Exactly as they appear, output all of the entries.
Dataset excerpts START
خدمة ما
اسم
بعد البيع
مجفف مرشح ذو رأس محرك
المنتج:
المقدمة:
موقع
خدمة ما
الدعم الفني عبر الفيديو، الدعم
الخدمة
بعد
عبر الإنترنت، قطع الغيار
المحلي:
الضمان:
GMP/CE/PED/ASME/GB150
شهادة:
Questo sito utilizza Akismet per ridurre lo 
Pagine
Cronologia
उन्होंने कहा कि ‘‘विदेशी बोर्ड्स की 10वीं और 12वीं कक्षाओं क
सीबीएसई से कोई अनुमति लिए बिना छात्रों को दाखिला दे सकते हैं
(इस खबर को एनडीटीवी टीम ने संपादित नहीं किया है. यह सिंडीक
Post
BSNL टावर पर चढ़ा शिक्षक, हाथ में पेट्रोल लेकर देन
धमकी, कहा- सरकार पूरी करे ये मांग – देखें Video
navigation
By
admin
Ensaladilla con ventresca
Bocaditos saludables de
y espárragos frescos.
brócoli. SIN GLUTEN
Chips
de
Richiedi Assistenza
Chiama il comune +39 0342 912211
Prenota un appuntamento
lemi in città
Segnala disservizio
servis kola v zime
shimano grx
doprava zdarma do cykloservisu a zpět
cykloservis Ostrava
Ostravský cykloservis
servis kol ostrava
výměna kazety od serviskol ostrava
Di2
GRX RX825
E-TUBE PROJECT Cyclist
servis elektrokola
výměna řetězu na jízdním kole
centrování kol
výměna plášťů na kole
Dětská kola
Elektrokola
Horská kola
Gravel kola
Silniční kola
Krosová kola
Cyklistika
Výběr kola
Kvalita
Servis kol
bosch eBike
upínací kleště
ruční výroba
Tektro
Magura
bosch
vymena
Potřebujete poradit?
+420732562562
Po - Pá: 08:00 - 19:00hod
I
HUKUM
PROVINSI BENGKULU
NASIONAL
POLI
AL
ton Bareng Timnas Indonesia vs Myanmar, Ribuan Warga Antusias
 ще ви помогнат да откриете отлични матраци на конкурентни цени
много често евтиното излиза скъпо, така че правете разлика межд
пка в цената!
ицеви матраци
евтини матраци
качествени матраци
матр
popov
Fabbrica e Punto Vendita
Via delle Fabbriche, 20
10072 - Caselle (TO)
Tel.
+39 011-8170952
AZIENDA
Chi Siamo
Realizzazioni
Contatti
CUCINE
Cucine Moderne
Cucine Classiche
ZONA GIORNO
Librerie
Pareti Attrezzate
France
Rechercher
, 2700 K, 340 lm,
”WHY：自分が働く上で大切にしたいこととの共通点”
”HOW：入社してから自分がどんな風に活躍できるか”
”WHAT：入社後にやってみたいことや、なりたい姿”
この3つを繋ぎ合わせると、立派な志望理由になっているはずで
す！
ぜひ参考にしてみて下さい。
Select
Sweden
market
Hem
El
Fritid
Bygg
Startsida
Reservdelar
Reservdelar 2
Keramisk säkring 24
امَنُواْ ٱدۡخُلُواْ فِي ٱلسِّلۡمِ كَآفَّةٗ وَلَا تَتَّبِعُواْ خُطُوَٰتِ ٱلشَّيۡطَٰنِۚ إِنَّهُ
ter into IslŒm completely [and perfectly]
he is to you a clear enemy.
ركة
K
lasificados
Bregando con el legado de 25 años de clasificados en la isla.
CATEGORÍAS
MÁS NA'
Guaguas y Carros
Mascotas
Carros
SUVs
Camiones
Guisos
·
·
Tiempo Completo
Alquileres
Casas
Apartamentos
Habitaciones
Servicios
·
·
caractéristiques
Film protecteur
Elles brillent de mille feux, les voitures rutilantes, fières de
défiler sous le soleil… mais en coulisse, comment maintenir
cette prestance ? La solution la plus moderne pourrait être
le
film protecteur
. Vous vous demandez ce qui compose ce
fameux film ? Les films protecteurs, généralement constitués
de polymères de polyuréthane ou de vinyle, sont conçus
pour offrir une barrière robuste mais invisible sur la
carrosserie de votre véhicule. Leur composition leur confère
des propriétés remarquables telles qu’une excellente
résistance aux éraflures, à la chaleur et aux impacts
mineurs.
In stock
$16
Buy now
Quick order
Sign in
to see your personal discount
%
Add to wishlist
Dataset excerpts END
• _Task response_:
خدمة ما
اسم
بعد البيع
مجفف مرشح ذو رأس محرك
المنتج:
المقدمة:
موقع
خدمة ما
الدعم الفني عبر الفيديو، الدعم
الخدمة
بعد
عبر الإنترنت، قطع الغيار
المحلي:
الضمان:
GMP/CE/PED/ASME/GB150
شهادة:
Questo sito utilizza Akismet per ridurre lo 
Pagine
Cronologia
उन्होंने कहा कि ‘‘विदेशी बोर्ड्स की 10वीं और 12वीं कक्षाओं क
सीबीएसई से कोई अनुमति लिए बिना छात्रों को दाखिला दे सकते हैं
(इस खबर को एनडीटीवी टीम ने संपादित नहीं किया है. यह सिंडीक
Post
BSNL टावर पर चढ़ा शिक्षक, हाथ में पेट्रोल लेकर देन
धमकी, कहा- सरकार पूरी करे ये मांग – देखें Video
navigation
By
admin
Ensaladilla con ventresca
Bocaditos saludables de
y espárragos frescos.
brócoli. SIN GLUTEN
Chips
de
Richiedi Assistenza
Chiama il comune +39 0342 912211
Prenota un appuntamento
lemi in città
Segnala disservizio
servis kola v zime
shimano grx
doprava zdarma do cykloservisu a zpět
cykloservis Ostrava
Ostravský cykloservis
servis kol ostrava
výměna kazety od serviskol ostrava
Di2
GRX RX825
E-TUBE PROJECT Cyclist
servis elektrokola
výměna řetězu na jízdním kole
centrování kol
výměna plášťů na kole
Dětská kola
Elektrokola
Horská kola
Gravel kola
Silniční kola
Krosová kola
Cyklistika
Výběr kola
Kvalita
Servis kol
bosch eBike
upínací kleště
ruční výroba
Tektro
Magura
bosch
vymena
Potřebujete poradit?
+420732562562
Po - Pá: 08:00 - 19:00hod
I
HUKUM
PROVINSI BENGKULU
NASIONAL
POLI
AL
ton Bareng Timnas Indonesia vs Myanmar, Ribuan Warga Antusias
 ще ви помогнат да откриете отлични матраци на конкурентни цени
много често евтиното излиза скъпо, така че правете разлика межд
пка в цената!
ицеви матраци
евтини матраци
качествени матраци
матр
popov
Fabbrica e Punto Vendita
Via delle Fabbriche, 20
10072 - Caselle (TO)
Tel.
+39 011-8170952
AZIENDA
Chi Siamo
Realizzazioni
Contatti
CUCINE
Cucine Moderne
Cucine Classiche
ZONA GIORNO
Librerie
Pareti Attrezzate
France
Rechercher
, 2700 K, 340 lm,
”WHY：自分が働く上で大切にしたいこととの共通点”
”HOW：入社してから自分がどんな風に活躍できるか”
”WHAT：入社後にやってみたいことや、なりたい姿”
この3つを繋ぎ合わせると、立派な志望理由になっているはずで
す！
ぜひ参考にしてみて下さい。
Select
Sweden
market
Hem
El
Fritid
Bygg
Startsida
Reservdelar
Reservdelar 2
Keramisk säkring 24
امَنُواْ ٱدۡخُلُواْ فِي ٱلسِّلۡمِ كَآفَّةٗ وَلَا تَتَّبِعُواْ خُطُوَٰتِ ٱلشَّيۡطَٰنِۚ إِنَّهُ
ter into IslŒm completely [and perfectly]
he is to you a clear enemy.
ركة
K
lasificados
Bregando con el legado de 25 años de clasificados en la isla.
CATEGORÍAS
MÁS NA'
Guaguas y Carros
Mascotas
Carros
SUVs
Camiones
Guisos
·
·
Tiempo Completo
Alquileres
Casas
Apartamentos
Habitaciones
Servicios
·
·
caractéristiques
Film protecteur
Elles brillent de mille feux, les voitures rutilantes, fières de
défiler sous le soleil… mais en coulisse, comment maintenir
cette prestance ? La solution la plus moderne pourrait être
le
film protecteur
. Vous vous demandez ce qui compose ce
fameux film ? Les films protecteurs, généralement constitués
de polymères de polyuréthane ou de vinyle, sont conçus
pour offrir une barrière robuste mais invisible sur la
carrosserie de votre véhicule. Leur composition leur confère
des propriétés remarquables telles qu’une excellente
résistance aux éraflures, à la chaleur et aux impacts
mineurs.
In stock
$16
Buy now
Quick order
Sign in
to see your personal discount
%
Add to wishlist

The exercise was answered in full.